Desse filme sobre Malta, filmado em Malta, com indivíduos de Malta, há muito a ser dito, muito sob a superfície, mas ele permanece tranquilo. Um filme tão calmo quanto o mar, tão brilhante como os pequenos olhos de Osíris pintados na proa do LUZZU, esse pequeno bote que o aguerrido protagonista teima em usar, que seu pai usou, seu avô também e toda uma geração de pescadores dali tirou seu sustento, mas não agora, porque o barquinho está furado e os peixes estão escassos. Então, Alex Camilleri filma em sua estreia, uma história donde os pescadores são atores, o próprio Jesmark Scicluna também o é, a câmera ao redor dele para capturar o silêncio, essa intensidade que surge de pessoas comuns de encontro ao mais vulnerável. E filma muito Ken Loach, muito Roberto Rossellini, esse novo neorrealismo “maltês”, donde você sente a luta, o dilema infernal entre sobreviver ou esquecer a tradição, a própria identidade se perdendo aos poucos junto com a esperança.
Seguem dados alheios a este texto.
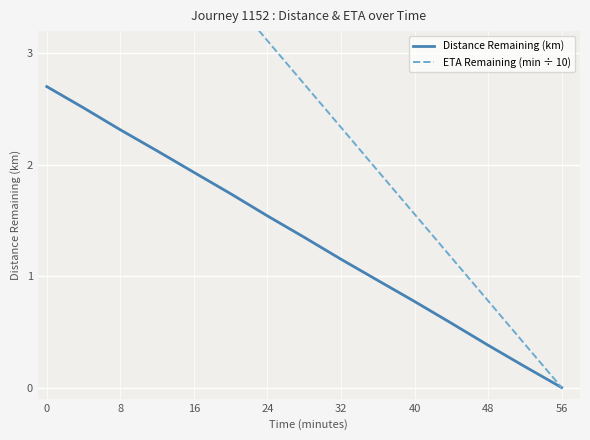

What are all the series names shown in the legend?

Distance Remaining (km), ETA Remaining (min ÷ 10)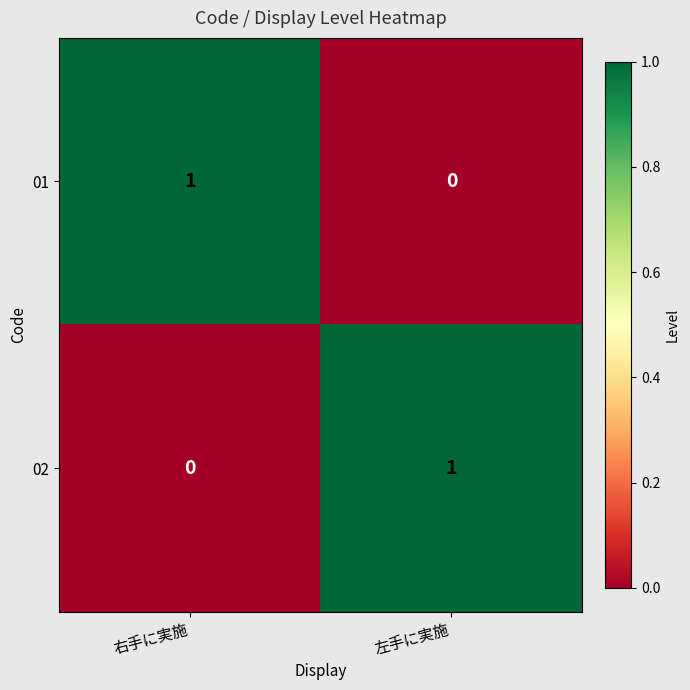

Count the number of categories in the chart.

2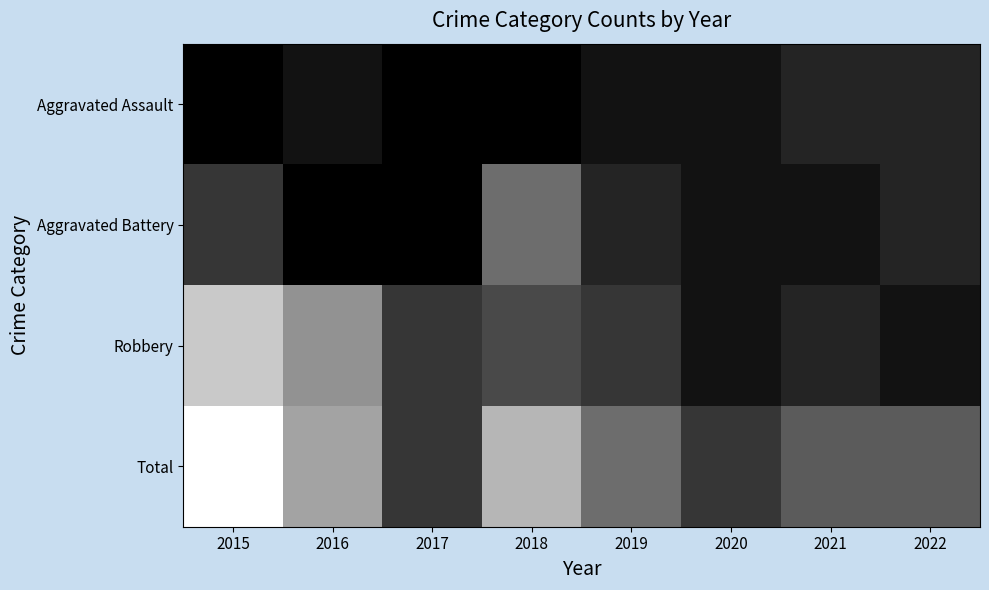

Reading left to right, extract all data points from this chart.

Aggravated Assault: 2015=0	2016=1	2017=0	2018=0	2019=1	2020=1	2021=2	2022=2
Aggravated Battery: 2015=3	2016=0	2017=0	2018=6	2019=2	2020=1	2021=1	2022=2
Robbery: 2015=11	2016=8	2017=3	2018=4	2019=3	2020=1	2021=2	2022=1
Total: 2015=14	2016=9	2017=3	2018=10	2019=6	2020=3	2021=5	2022=5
Um cinema de certa forma inédito, feito com amor em uma ilha que jamais viu cinema assim: histórias de pescadores e tradição, gente lidando com questões de herança e sacrifício, pé na areia, rosto ao sol, a rede lançada aos nossos olhos em um voo espalmado para você ver o quão profundo, o quão extenso é esse filme-mar e como ele aos poucos vai lhe esmagando no sobe e desce das ondas, no tuk-tuk do peixe que ninguém quer, mas você precisa vender para alimentar o filhinho, custe o que custar.
E o filme ali, um quase-nada flutuando entre os personagens, homens comuns indo além da atuação, vivendo os limites da tela, não só interpretando sua história, mas instintivamente fazendo o que sempre se fez, todos os dias, a maresia sai ficando, fica saindo cinema, os peixes a pescar e todo o legado passado em um frame, como uma pegada de tinta em um barco qualquer para jamais esquecer. E você não esquece: o olhar desse homem, outrora diante do pé menino, todo amarelo ocre no barco do pai, agora fazendo o mesmo com seu bebê, a mesma marca em sinal de sorte para seu pequeno luzzu velejar. É uma cena que lhe fisga, dá arrepios, nenhum ator jamais conseguiria interpretar, mas Jesmark o faz e você se perde em seu olhar.
E naturalmente o roteiro vai no improviso para se filmar essa “MALTA, CIDADE ABERTA”: uma história fictícia, mas que enreda tantas outras, e vai mesmo pela emoção, no mais espontâneo, assim, de surpresa. E como roteirizar o que se fisga de momento? Ali, um peixe espada que surge do nada e nos deixa um dilema porque a pesca está proibida. O que fazer? Soltá-lo? Ficar com ele? Tal cena é gravada no susto, como se fosse um reality show, câmera no ombro, todo o impasse, o roteiro que lute, ele é um objeto vivo. A vida, afinal, resolve. E fascinados, assistimos essa alma à deriva enquanto o mundo muda e o pequeno luzzu vai se perdendo na memória.